Print the listing as it stands, omitting all images.

* * * * *

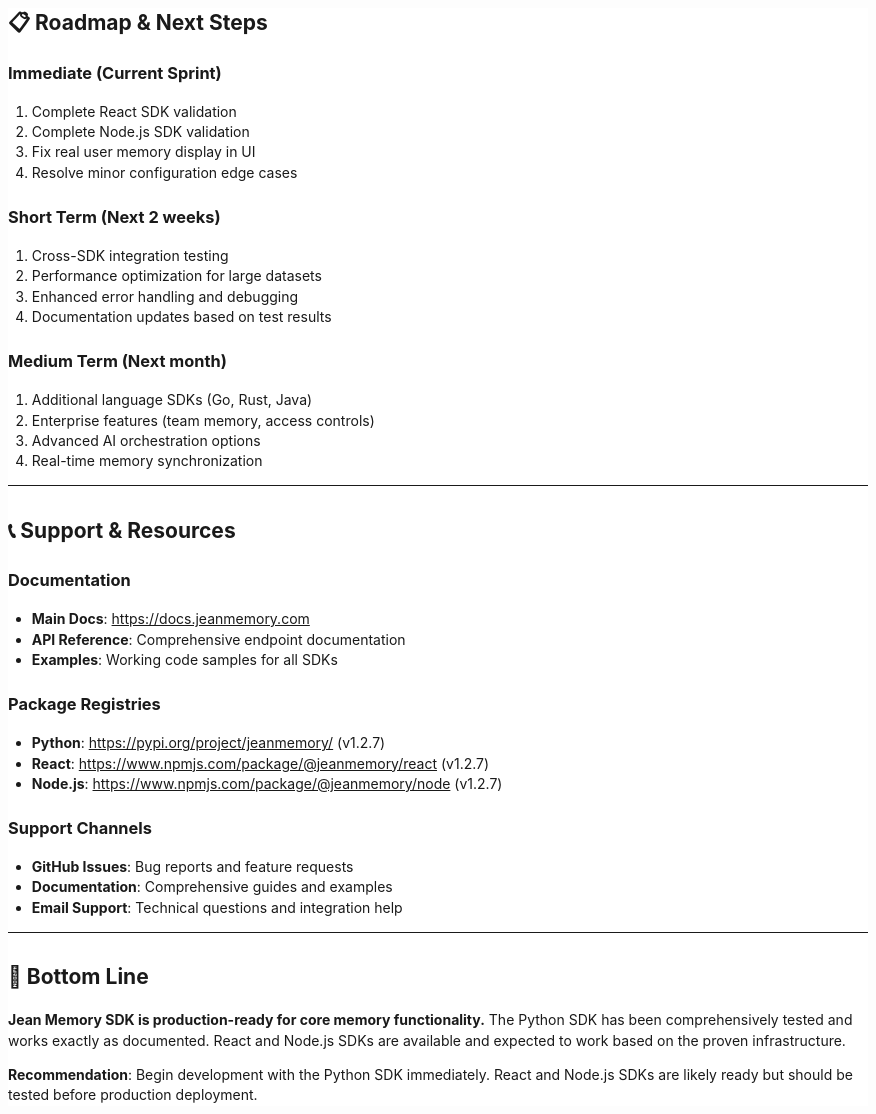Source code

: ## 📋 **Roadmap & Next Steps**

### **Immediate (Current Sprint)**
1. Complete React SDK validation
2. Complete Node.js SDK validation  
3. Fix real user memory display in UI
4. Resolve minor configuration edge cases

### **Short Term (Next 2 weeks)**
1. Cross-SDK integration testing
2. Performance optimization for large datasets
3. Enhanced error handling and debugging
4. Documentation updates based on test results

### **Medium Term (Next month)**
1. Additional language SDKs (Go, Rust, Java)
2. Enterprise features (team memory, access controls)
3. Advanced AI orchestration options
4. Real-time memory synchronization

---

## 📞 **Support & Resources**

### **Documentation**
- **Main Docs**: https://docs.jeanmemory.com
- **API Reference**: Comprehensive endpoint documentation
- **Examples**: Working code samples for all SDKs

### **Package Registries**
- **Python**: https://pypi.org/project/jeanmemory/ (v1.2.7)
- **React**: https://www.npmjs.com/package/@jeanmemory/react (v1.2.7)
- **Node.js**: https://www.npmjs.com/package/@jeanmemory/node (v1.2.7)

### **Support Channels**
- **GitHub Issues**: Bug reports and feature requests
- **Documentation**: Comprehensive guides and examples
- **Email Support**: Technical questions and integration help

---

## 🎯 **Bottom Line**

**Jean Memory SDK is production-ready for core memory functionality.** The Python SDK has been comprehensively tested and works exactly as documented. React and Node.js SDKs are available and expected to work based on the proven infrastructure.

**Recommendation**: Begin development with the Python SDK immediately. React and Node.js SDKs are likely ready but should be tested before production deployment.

* * * * *

__Answer box__
Source code

: ## 📋 **Roadmap & Next Steps**

### **Immediate (Current Sprint)**
1. Complete React SDK validation
2. Complete Node.js SDK validation  
3. Fix real user memory display in UI
4. Resolve minor configuration edge cases

### **Short Term (Next 2 weeks)**
1. Cross-SDK integration testing
2. Performance optimization for large datasets
3. Enhanced error handling and debugging
4. Documentation updates based on test results

### **Medium Term (Next month)**
1. Additional language SDKs (Go, Rust, Java)
2. Enterprise features (team memory, access controls)
3. Advanced AI orchestration options
4. Real-time memory synchronization

---

## 📞 **Support & Resources**

### **Documentation**
- **Main Docs**: https://docs.jeanmemory.com
- **API Reference**: Comprehensive endpoint documentation
- **Examples**: Working code samples for all SDKs

### **Package Registries**
- **Python**: https://pypi.org/project/jeanmemory/ (v1.2.7)
- **React**: https://www.npmjs.com/package/@jeanmemory/react (v1.2.7)
- **Node.js**: https://www.npmjs.com/package/@jeanmemory/node (v1.2.7)

### **Support Channels**
- **GitHub Issues**: Bug reports and feature requests
- **Documentation**: Comprehensive guides and examples
- **Email Support**: Technical questions and integration help

---

## 🎯 **Bottom Line**

**Jean Memory SDK is production-ready for core memory functionality.** The Python SDK has been comprehensively tested and works exactly as documented. React and Node.js SDKs are available and expected to work based on the proven infrastructure.

**Recommendation**: Begin development with the Python SDK immediately. React and Node.js SDKs are likely ready but should be tested before production deployment.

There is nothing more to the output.